Problem description:
Return, exactly and in full, the lines of the records below starting at the one with "cup: none [901,387,952,434]" and ending at the one with "computer mouse: none", and no other lines.

Material for this exercise:
=== Section Start ===

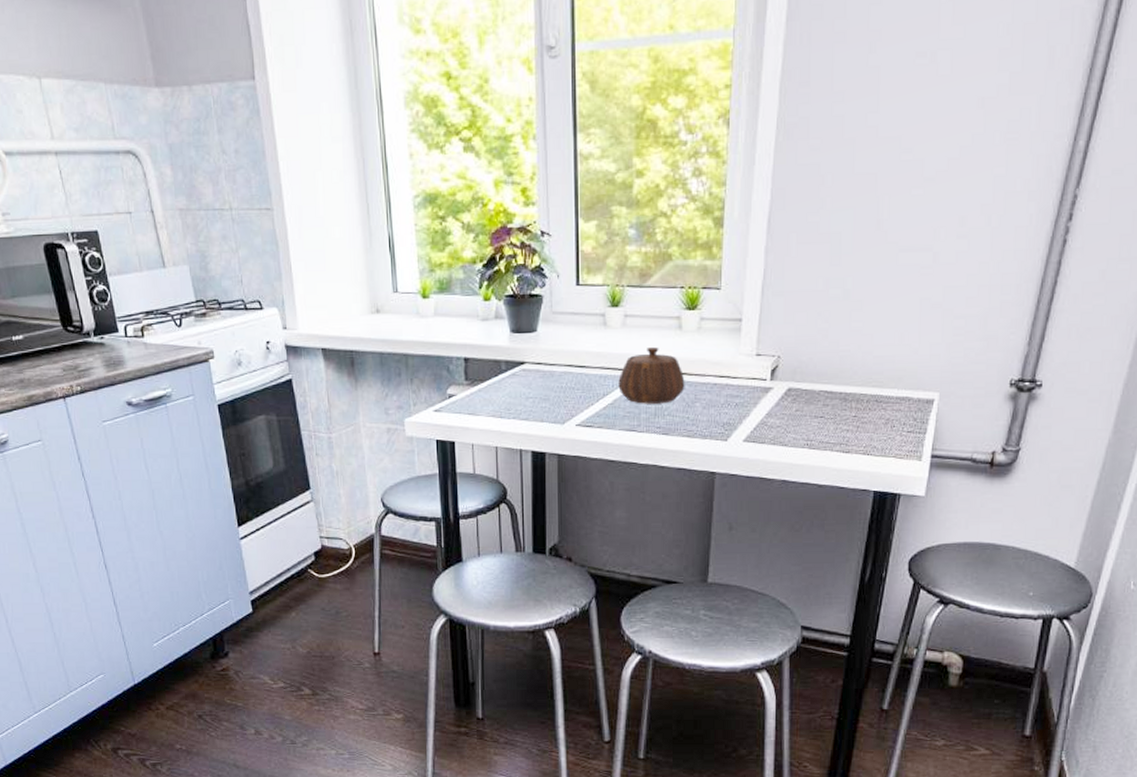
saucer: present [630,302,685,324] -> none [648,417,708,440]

=== Section End ===
=== Section Start ===

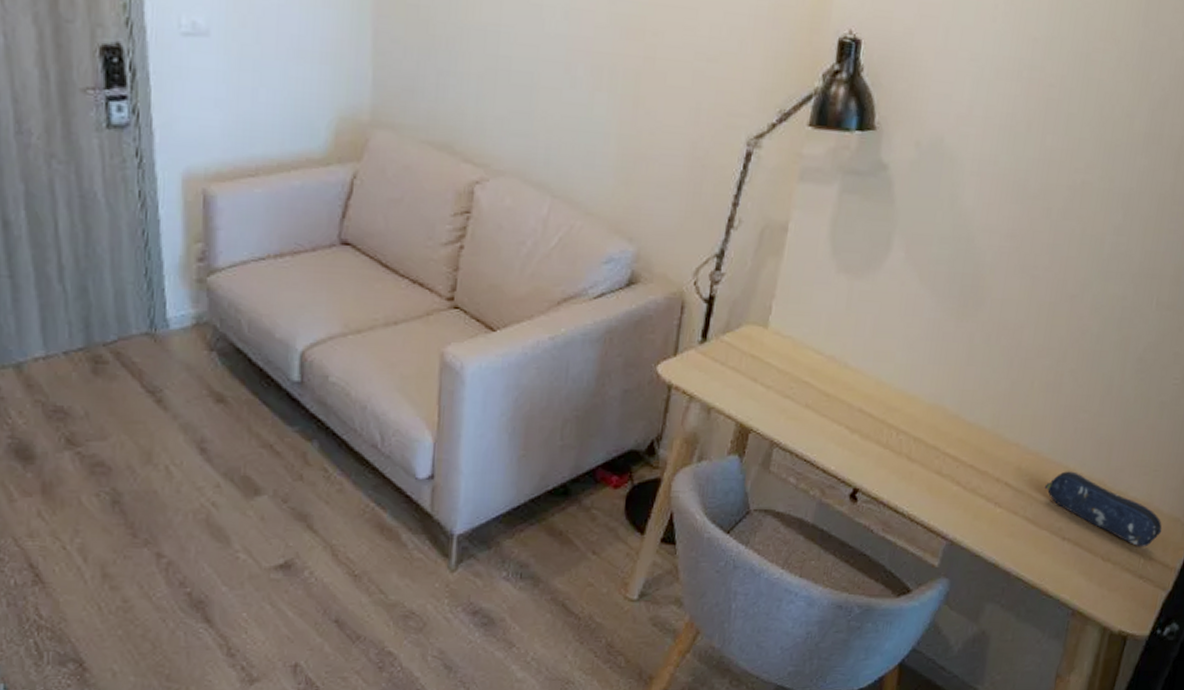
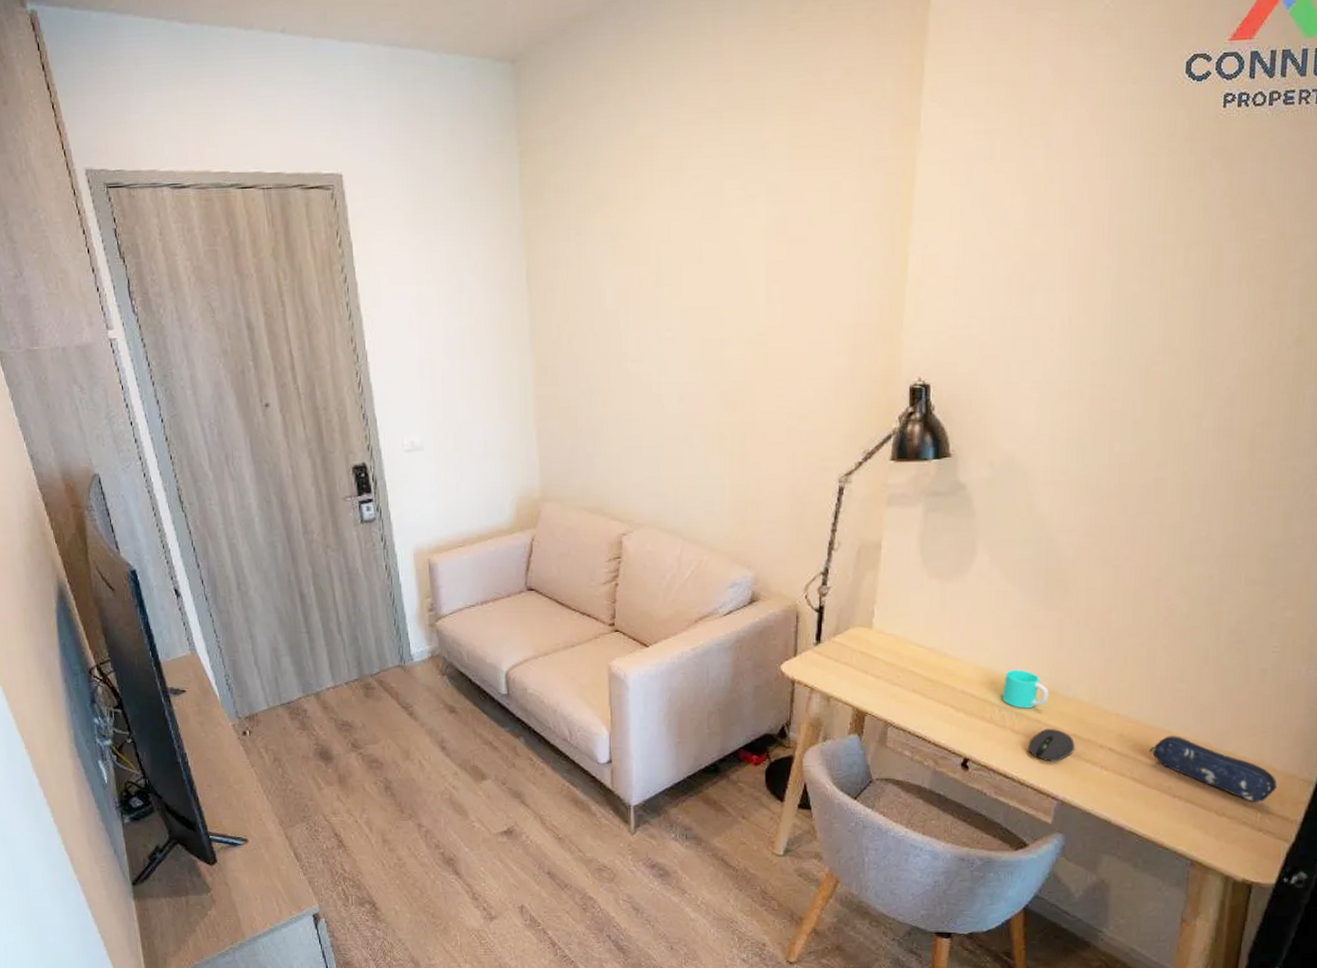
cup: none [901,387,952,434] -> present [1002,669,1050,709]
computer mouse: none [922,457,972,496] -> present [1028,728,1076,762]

=== Section End ===
=== Section Start ===

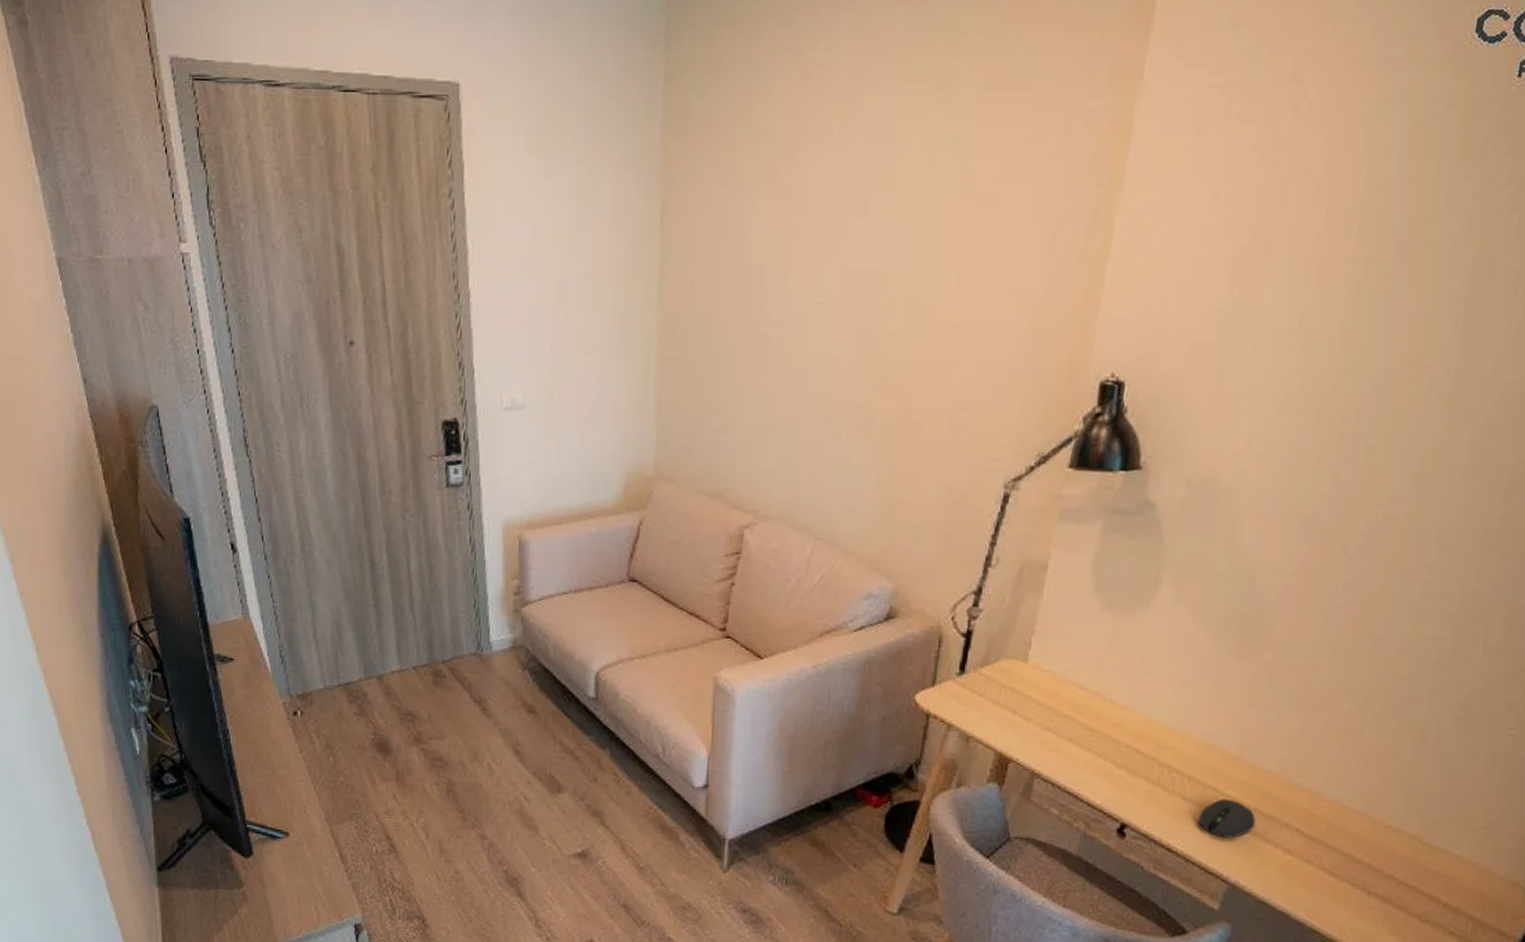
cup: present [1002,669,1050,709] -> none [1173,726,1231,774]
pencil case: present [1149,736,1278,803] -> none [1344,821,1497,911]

=== Section End ===

Task solution:
cup: none [901,387,952,434] -> present [1002,669,1050,709]
computer mouse: none [922,457,972,496] -> present [1028,728,1076,762]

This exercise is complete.